La Mutuelle des transports s’approche de la liquidation judiciaire
Le triste sort de la Mutuelle des transports assurances (MTA) souligne la nécessité d’un régime de résolution pour les assurances. Alors que le futur dispositif, intégré dans le projet de loi Sapin 2, devrait faire l’objet d’une ordonnance gouvernementale, l’ACPR a entériné fin août le retrait des agréments de la MTA, le premier depuis l’entrée en vigueur de Solvabilité 2. La procédure ouvre la voie à la liquidation judiciaire de la MTA et à la caducité des contrats. En difficulté financière, la MTA a fait l’objet en 2014 d’une procédure d’insolvabilité que la mutuelle a contestée en mettant en avant son plan de redressement. Le Conseil d’Etat a donné raison à la MTA et transmis une question prioritaire de constitutionnalité au Conseil constitutionnel. Début 2015, les sages ont alors censuré une partie du Code monétaire et financier relative aux mesures conservatoires que peut prendre l’ACPR en cas d’insolvabilité ou d’illiquidité.
La controverse portait sur le transfert d’office du portefeuille de contrats prévu par le 8° de l’article L. 612-33 du Code monétaire et financier, mais elle ne réglait pas pour autant les difficultés du spécialiste de l’assurance des professionnels du transport. Selon un rapport des commissaires aux comptes datant du 22 avril 2016, la marge de solvabilité en normes Solvabilité 1 était insuffisante, tandis que les fonds propres éligibles en normes Solvabilité 2 étaient négatifs.

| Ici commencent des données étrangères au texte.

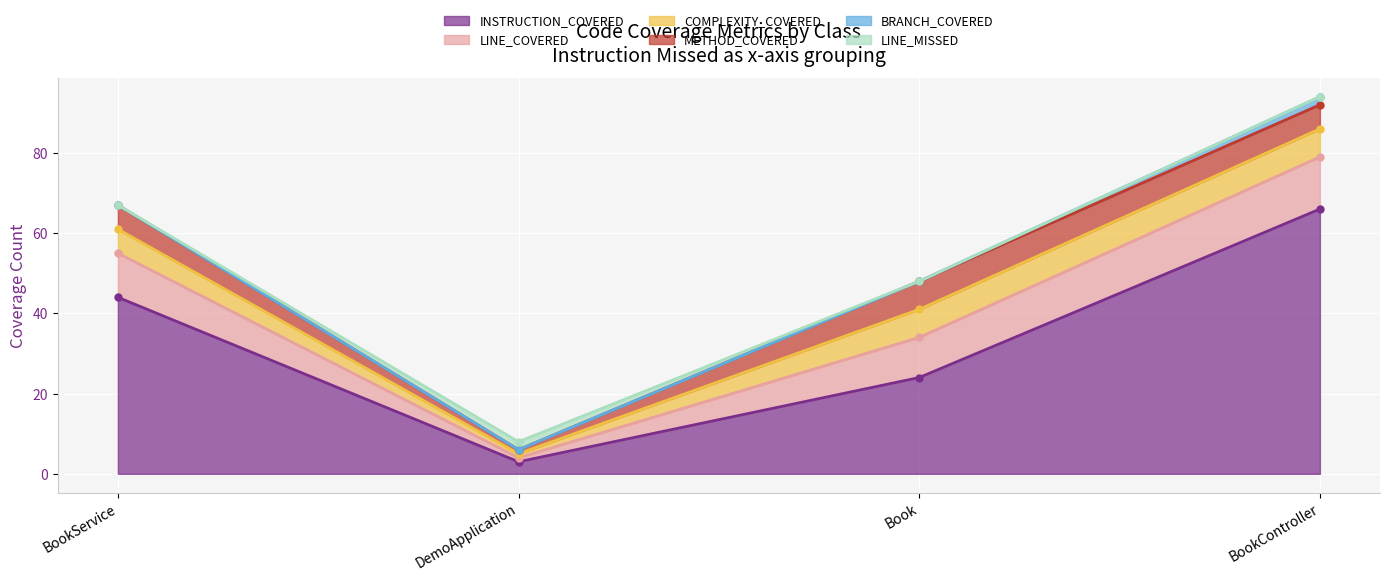

At DemoApplication, list the series in order from largest to smallest.

INSTRUCTION_COVERED, LINE_MISSED, LINE_COVERED, COMPLEXITY_COVERED, METHOD_COVERED, BRANCH_COVERED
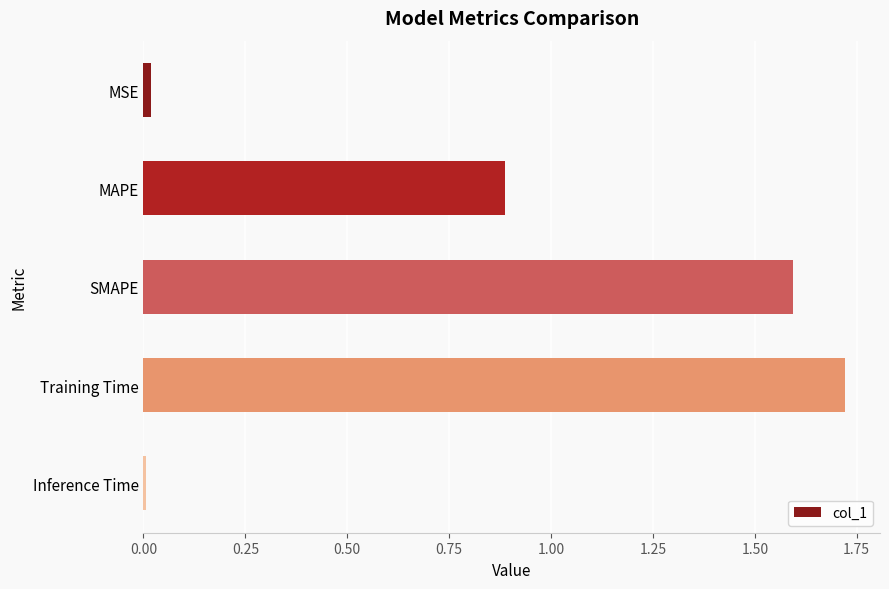

The chart shows a value of 1.6 at SMAPE. True or false?

True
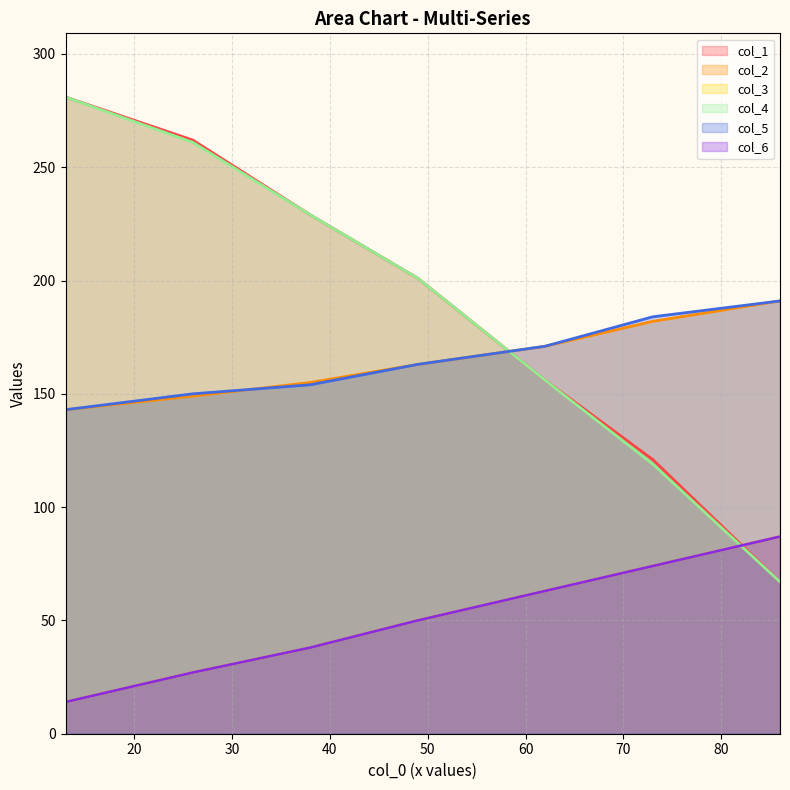

What is the highest value of the col_1 series?

281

Nommé administrateur provisoire en janvier, Philippe Bonin s’est battu pour trouver une solution viable. En juin, l’un des deux projets présentés reposait sur «le transfert intégral des engagements de la MTA, à effet rétroactif au 1er janvier 2016, à une société gilbraltarienne appartenant à un groupe bermudien», détaille le Journal officiel daté du 1er septembre. Communiqué par Philippe Bonin le 22 juillet, le retrait du groupe bermudien a sonné le glas d’une sortie par le haut pour MTA.
Voté successivement le 14 juin et le 8 juillet par l’Assemblée Nationale et le Sénat, le projet de loi Sapin 2 doit maintenant faire l’objet d’un examen par une commission mixte paritaire. Les deux versions prévoient pour l’heure que le gouvernement légifère par ordonnance dans les 12 mois de la publication du texte pour octroyer à l’ACPR «l’autorité de résolution pour le secteur des assurances », afin d’exiger « l'établissement de plans préventifs de redressement».